Brittany Ferries tests composite scrubber unit

2018-06-15T09:59:55+00:00 June 15th, 2018|Technology|

CNIM subsidiary LAB, a provider of flue gas treatment and desulfurisation, has challenged the shipping industry to consider lifecycle costs when selecting exhaust gas cleaning, or scrubber, technology.

Part of the total cost analysis should include the cost of repairs, maintenance, and shipyard time, the company said.

While the majority of scrubbers in use today are constructed from high-end alloys, there have been reports of corrosion on some marine scrubber units.

To help counteract this, LAB has developed a composite scrubber – available in open, closed or hybrid format – as an alternative to its range of alloy units to provide customers with a choice and removing the risk of corrosion.

Significantly, LAB’s composite units – rigorously tested over the past three years with thousands of hours of operational service on board Brittany Ferries Ropax ‘Mont Saint-Michel’ – avoid the potential for unscheduled repair and downtime, together with associated yard costs and the loss of commercial opportunities while the vessel is out of service, the company claimed.

Neil Anderson, Marine Technologies Director at LAB, commented: “With the prime focus understandably on the economics, and the potential financial advantage to be gained from continuing to burn less expensive heavy fuel oil (HFO) instead of the costlier, low sulfur fuel, discussion around the practicalities of design and installation has been muted. However, for those considering scrubbers, it is important to understand the available options in terms of design and materials.”

As well as removing the risk of corrosion, LAB’s patented DeepBlueLAB SOx composite units can be sited on deck or around the funnel area, making them easier to install and maintain. Moreover, all the engines and the vessel’s boiler can be linked to one scrubber unit, meaning there is less complex piping for installation.

The composite material is claimed to be 20-30% lighter than a similar version made from high-end alloys, reducing load at sea and reducing fuel consumption, while also allowing for a more cost-effective and environmentally friendly recycling processes.

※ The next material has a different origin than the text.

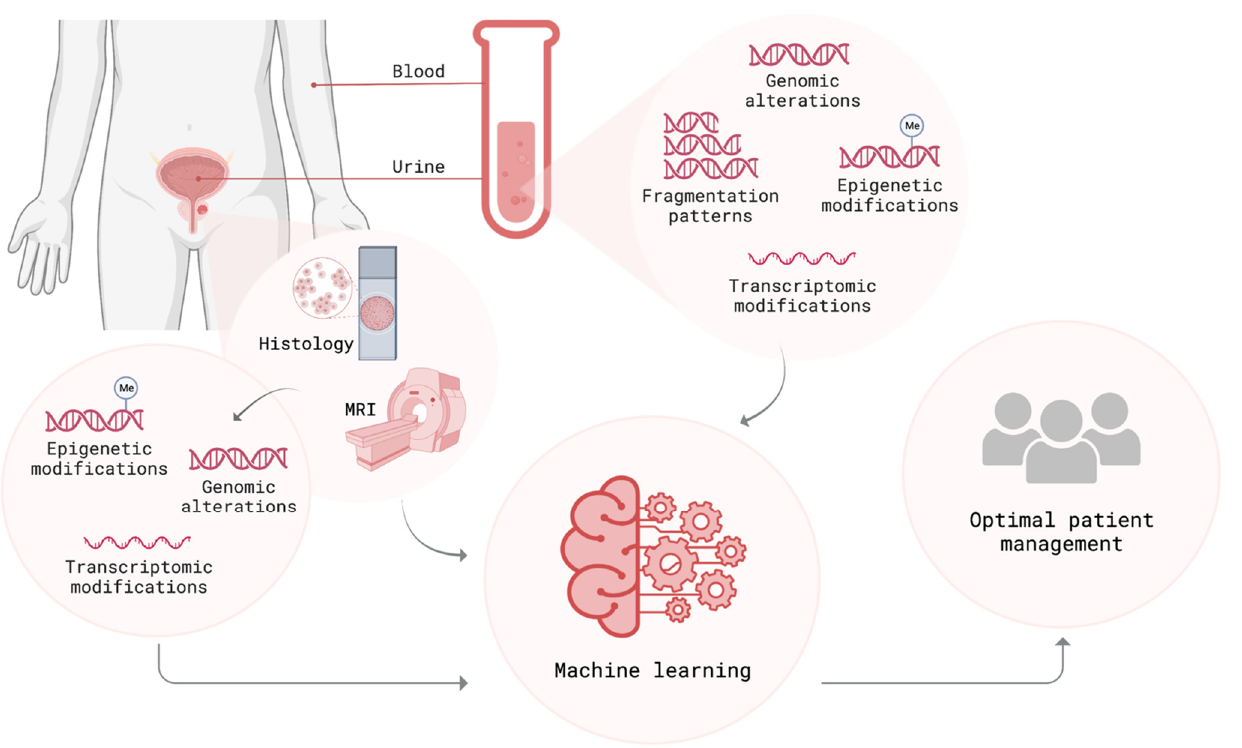
Figure 3. Multi-parametric approach converges the data derived from several sources (i.e., tissue and liquid biopsy, as well as MRI and histology) and uses them as an input for machine learning algorithms. Subsequent to this validation, this approach offers great potential to create a comprehensive patient profile and improves clinical outcomes. Created with BioRender.com (Accessed on 9 November 2022)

Anderson continued: “While scrubbers do not represent a single solution for the whole of the merchant fleet, for many shipowners, operators and cargo owners it is a viable and commercially compelling option. While there is a tendency to look at scrubber technology as a one-off capital expenditure, it’s essential that the whole life cycle costs are properly considered.”

The corrosion-resistant properties of the composite material makes it a robust and durable long-term solution, while its location can allow for increased accessibility and improved maintenance. The advantages are enhanced further by knowing that the composite unit also allows for more cost-effective and environmentally friendly recycling processes.

The DeepBlueLAB SOx scrubber is the only system in the market that can be manufactured in either composite or high-end alloys and available as an inline, offline or multi-streaming solution. Although inline systems can only be fitted to one engine, offline multi-streaming solutions offer greater flexibility as they ensure that the scrubber can treat multiple engines, including auxiliary engines and boilers, LAB concluded.